Magnani si toglie qualche sassolino

Qualche giorno è tornata a far sentire la sua voce Monica Magnani, figlia del grande Rinaldo,

che non è riuscita a farsi eleggere in Comune con la lista Bucci.
Lo ha fatto con alcuni commenti al vetriolo ad un post dell'attivissimo prof. Francesco Gastaldi, il quale segnalava che in un articolo su un giornale Pietro Piciocchi era stato fatto passare "forse per un lapsus" come un assessore della Lega Nord, piuttosto che della Lista civica a sostegno di Bucci.
La Magnani ha tenuto a rimarcare che per quanto "capaci e meritevoli" alcuni degli  "sconosciuti ai più" della lista civica hanno ottenuto preferenze che "non sono esattamente frutto del loro sacco ma di accordi politici ...".
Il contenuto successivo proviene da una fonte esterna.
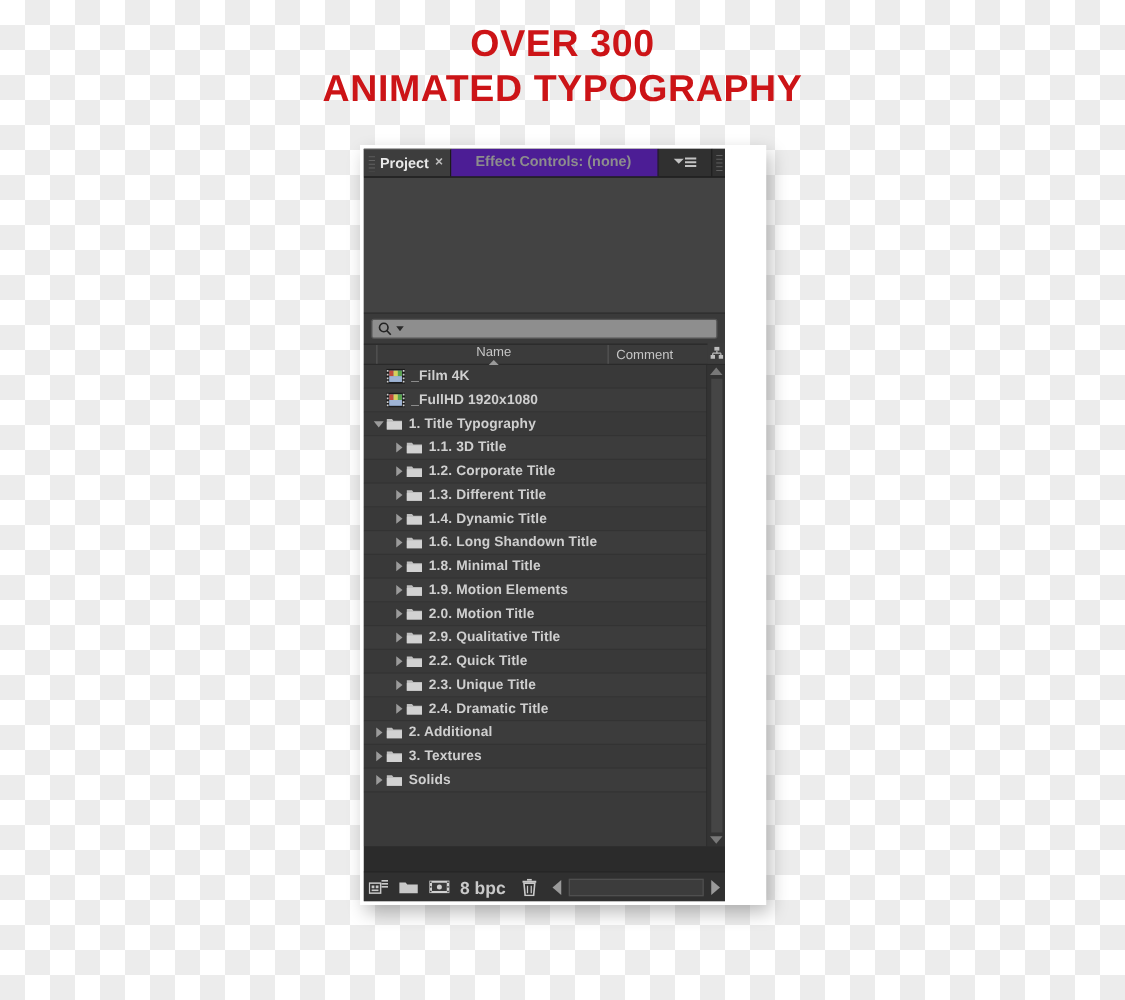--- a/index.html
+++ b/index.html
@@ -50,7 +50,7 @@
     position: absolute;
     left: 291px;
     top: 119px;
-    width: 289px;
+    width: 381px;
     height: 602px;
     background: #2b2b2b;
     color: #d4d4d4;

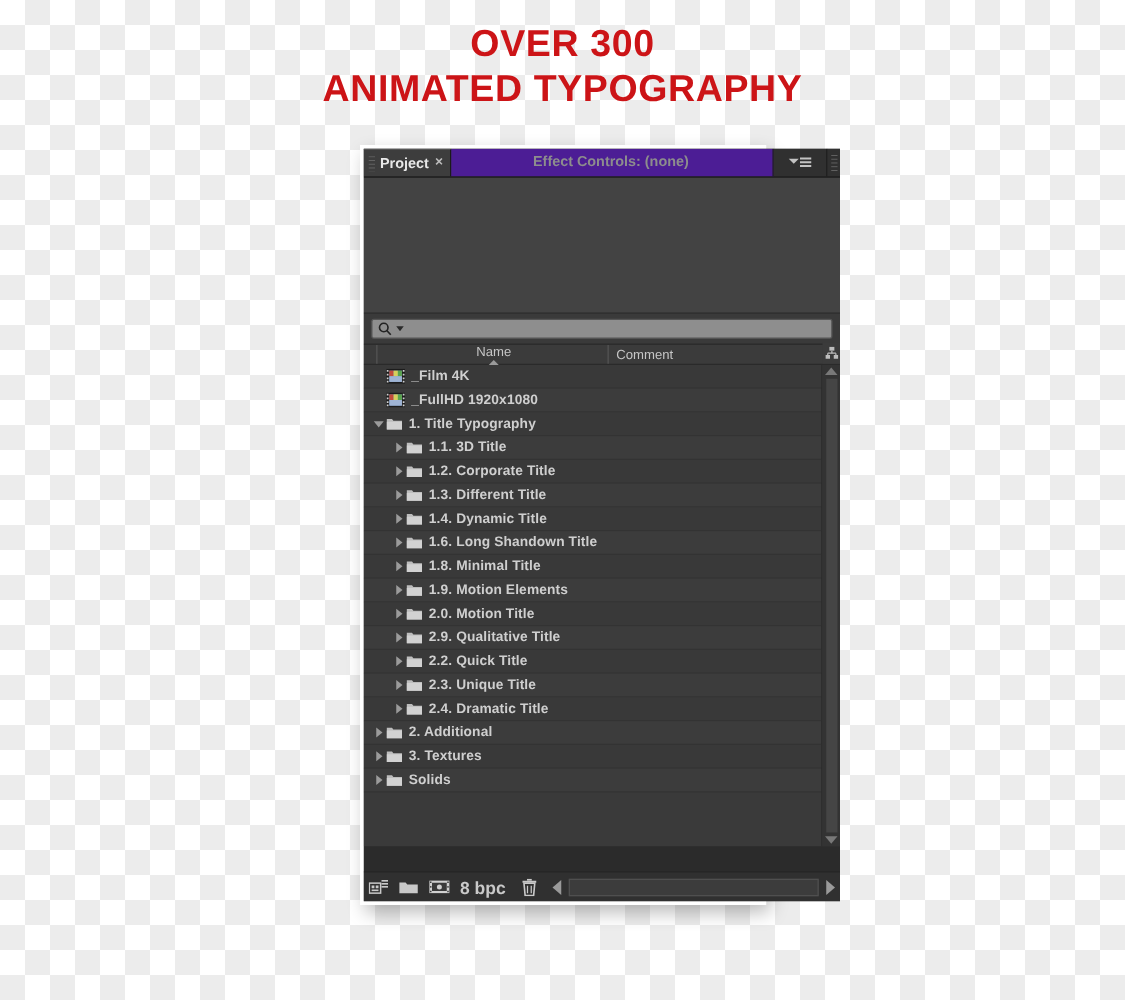--- a/index.html
+++ b/index.html
@@ -310,7 +310,7 @@
     flex: none;
   }
   .bpc {
-    font-size: 14px;
+    font-size: 11px;
     color: #c9c9c9;
     margin-right: 12px;
     font-weight: bold;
Tra i bersagli della polemica, in particolare, gli assessori Serafini e Piciocchi, nonché la consigliera comunale Brusoni: "Serafini doveva essere capolista e già assessore alla cultura prima della presentazione della lista, Piciocchi doveva essere candidato in Lega, ma se fosse stato in lista Lega Nord avrebbe impedito ad altri di uscire, Ncd ha concentrato nella civica tre persone per la lista di Alfano che non ė stata fatta (Campora, Brusoni, Notarnicola) anche Ferrero filo Lega".
La Magnani non esita a definirle "tutte ottime persone, ma non esattamente uscenti per il solo sostegno della società civile...".
In molti condividono questa puntuale analisi.